### Stored dataset items
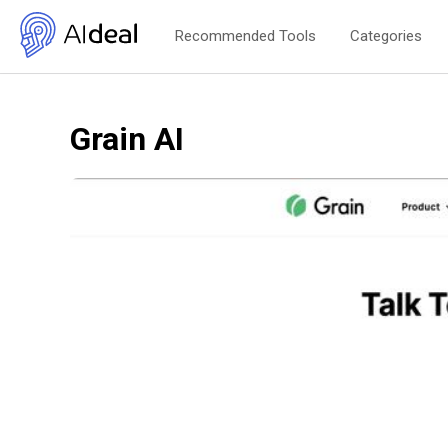
Recommended Tools
Categories
Grain AI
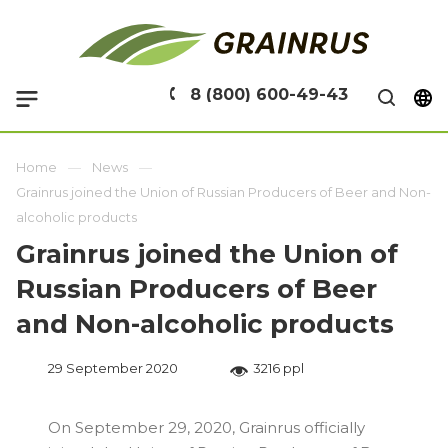
8 (800) 600-49-43
Home
News
Grainrus joined the Union of Russian Producers of Beer and Non-
alcoholic products
Grainrus joined the Union of
Russian Producers of Beer
and Non-alcoholic products
29 September 2020
3216 ppl
On September 29, 2020, Grainrus officially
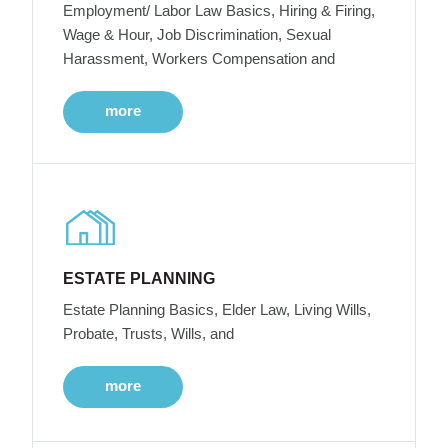
Employment/ Labor Law Basics, Hiring & Firing,
Wage & Hour, Job Discrimination, Sexual
Harassment, Workers Compensation and
more
ESTATE PLANNING
Estate Planning Basics, Elder Law, Living Wills,
Probate, Trusts, Wills, and
more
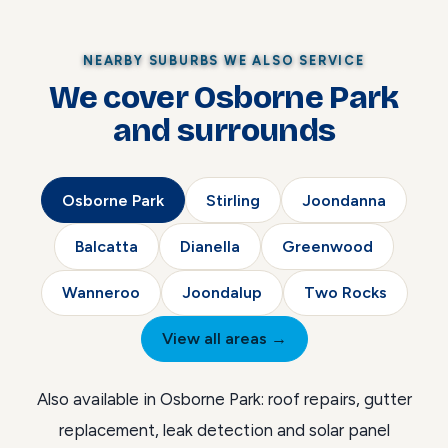
NEARBY SUBURBS WE ALSO SERVICE
We cover Osborne Park
and surrounds
Osborne Park
Stirling
Joondanna
Balcatta
Dianella
Greenwood
Wanneroo
Joondalup
Two Rocks
View all areas →
Also available in Osborne Park:
roof repairs
,
gutter
replacement
,
leak detection
and
solar panel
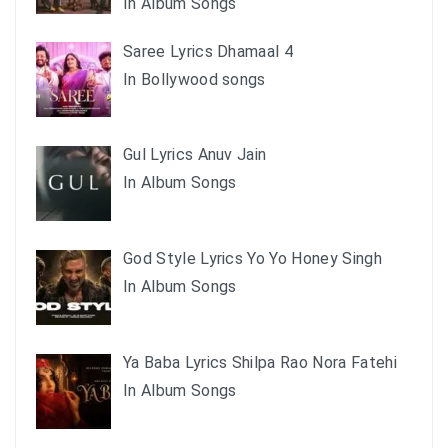
In Album Songs
Saree Lyrics Dhamaal 4
In Bollywood songs
Gul Lyrics Anuv Jain
In Album Songs
God Style Lyrics Yo Yo Honey Singh
In Album Songs
Ya Baba Lyrics Shilpa Rao Nora Fatehi
In Album Songs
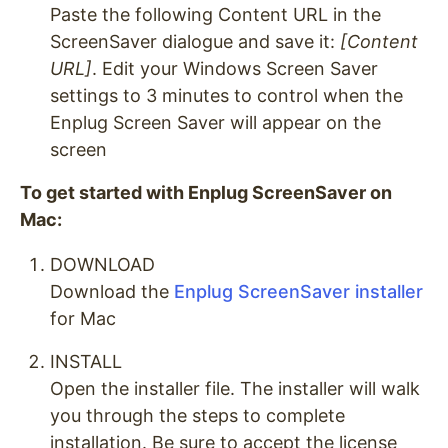
Paste the following Content URL in the
ScreenSaver dialogue and save it:
[Content
URL]
. Edit your Windows Screen Saver
settings to 3 minutes to control when the
Enplug Screen Saver will appear on the
screen
To get started with Enplug ScreenSaver on
Mac:
DOWNLOAD
Download the
Enplug ScreenSaver installer
for Mac
INSTALL
Open the installer file. The installer will walk
you through the steps to complete
installation. Be sure to accept the license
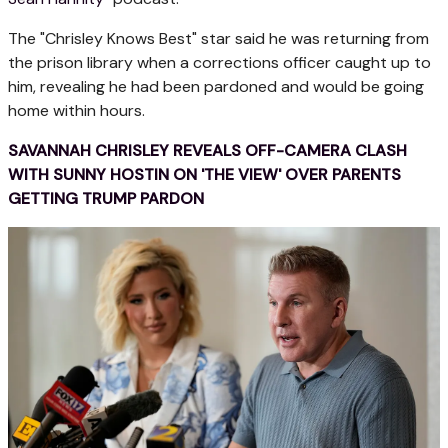
The "Chrisley Knows Best" star said he was returning from
the prison library when a corrections officer caught up to
him, revealing he had been pardoned and would be going
home within hours.
SAVANNAH CHRISLEY REVEALS OFF-CAMERA CLASH
WITH SUNNY HOSTIN ON 'THE VIEW' OVER PARENTS
GETTING TRUMP PARDON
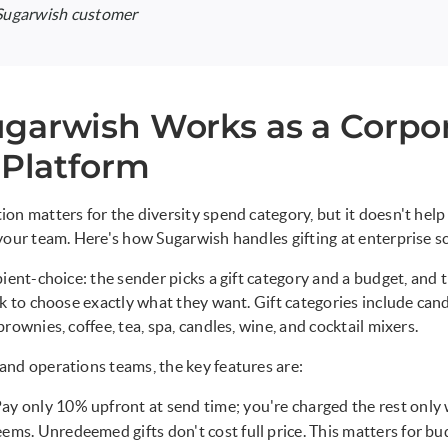
 Sugarwish customer
garwish Works as a Corpo
 Platform
on matters for the diversity spend category, but it doesn't help 
your team. Here's how Sugarwish handles gifting at enterprise sc
ient-choice: the sender picks a gift category and a budget, and t
nk to choose exactly what they want. Gift categories include cand
rownies, coffee, tea, spa, candles, wine, and cocktail mixers.
nd operations teams, the key features are:
Pay only 10% upfront at send time; you're charged the rest only
eems. Unredeemed gifts don't cost full price. This matters for bu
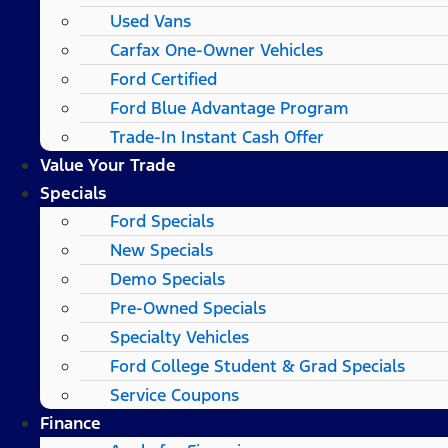
Used Vans
Carfax One-Owner Vehicles
Ford Certified
Ford Blue Advantage Program
Trade-In Instant Cash Offer
Value Your Trade
Specials
Ford Specials
New Specials
Demo Specials
Pre-Owned Specials
Specialty Vehicles
Ford College Student & Grad Specials
Service Coupons
Finance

### Work to be completed
Provide an exact copy of the records, excluding every picture.

### Answer to this problem
Recommended Tools
Categories
Grain AI
8 (800) 600-49-43
Home
News
Grainrus joined the Union of Russian Producers of Beer and Non-
alcoholic products
Grainrus joined the Union of
Russian Producers of Beer
and Non-alcoholic products
29 September 2020
3216 ppl
On September 29, 2020, Grainrus officially
Employment/ Labor Law Basics, Hiring & Firing,
Wage & Hour, Job Discrimination, Sexual
Harassment, Workers Compensation and
more
ESTATE PLANNING
Estate Planning Basics, Elder Law, Living Wills,
Probate, Trusts, Wills, and
more
NEARBY SUBURBS WE ALSO SERVICE
We cover Osborne Park
and surrounds
Osborne Park
Stirling
Joondanna
Balcatta
Dianella
Greenwood
Wanneroo
Joondalup
Two Rocks
View all areas →
Also available in Osborne Park:
roof repairs
,
gutter
replacement
,
leak detection
and
solar panel
In Album Songs
Saree Lyrics Dhamaal 4
In Bollywood songs
Gul Lyrics Anuv Jain
In Album Songs
God Style Lyrics Yo Yo Honey Singh
In Album Songs
Ya Baba Lyrics Shilpa Rao Nora Fatehi
In Album Songs
Paste the following Content URL in the
ScreenSaver dialogue and save it:
[Content
URL]
. Edit your Windows Screen Saver
settings to 3 minutes to control when the
Enplug Screen Saver will appear on the
screen
To get started with Enplug ScreenSaver on
Mac:
DOWNLOAD
Download the
Enplug ScreenSaver installer
for Mac
INSTALL
Open the installer file. The installer will walk
you through the steps to complete
installation. Be sure to accept the license
The "Chrisley Knows Best" star said he was returning from
the prison library when a corrections officer caught up to
him, revealing he had been pardoned and would be going
home within hours.
SAVANNAH CHRISLEY REVEALS OFF-CAMERA CLASH
WITH SUNNY HOSTIN ON 'THE VIEW' OVER PARENTS
GETTING TRUMP PARDON
 Sugarwish customer
garwish Works as a Corpo
 Platform
on matters for the diversity spend category, but it doesn't help 
your team. Here's how Sugarwish handles gifting at enterprise sc
ient-choice: the sender picks a gift category and a budget, and t
nk to choose exactly what they want. Gift categories include cand
rownies, coffee, tea, spa, candles, wine, and cocktail mixers.
nd operations teams, the key features are:
Pay only 10% upfront at send time; you're charged the rest only
eems. Unredeemed gifts don't cost full price. This matters for bu
Used Vans
Carfax One-Owner Vehicles
Ford Certified
Ford Blue Advantage Program
Trade-In Instant Cash Offer
Value Your Trade
Specials
Ford Specials
New Specials
Demo Specials
Pre-Owned Specials
Specialty Vehicles
Ford College Student & Grad Specials
Service Coupons
Finance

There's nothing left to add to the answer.